- _Exercise brief_
Would you return every line of naming text in the entries below, unchanged and in order, leaving the pictures out?

Entries listed in a dataset:
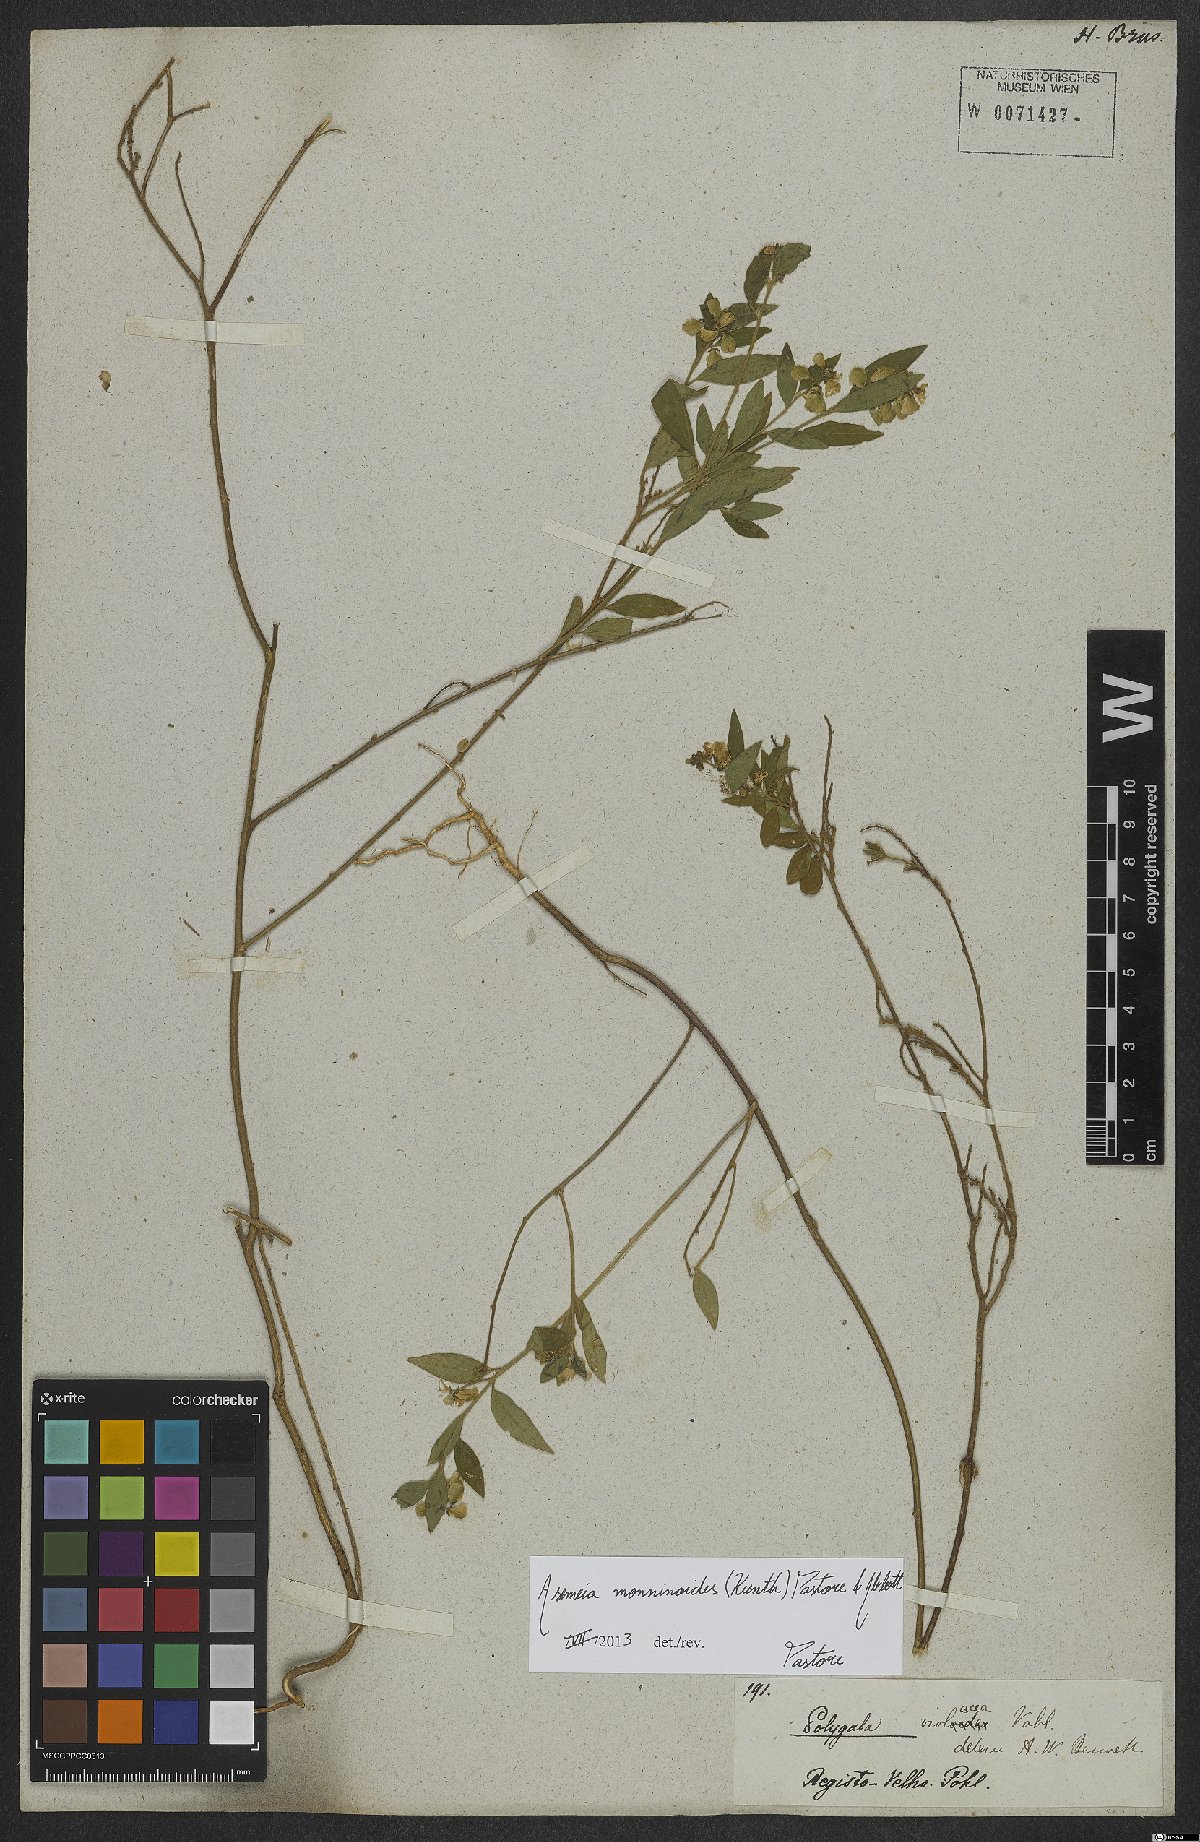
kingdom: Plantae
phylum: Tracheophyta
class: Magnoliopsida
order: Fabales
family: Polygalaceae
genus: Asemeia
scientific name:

- _Response to the exercise_
kingdom: Plantae
phylum: Tracheophyta
class: Magnoliopsida
order: Fabales
family: Polygalaceae
genus: Asemeia
scientific name:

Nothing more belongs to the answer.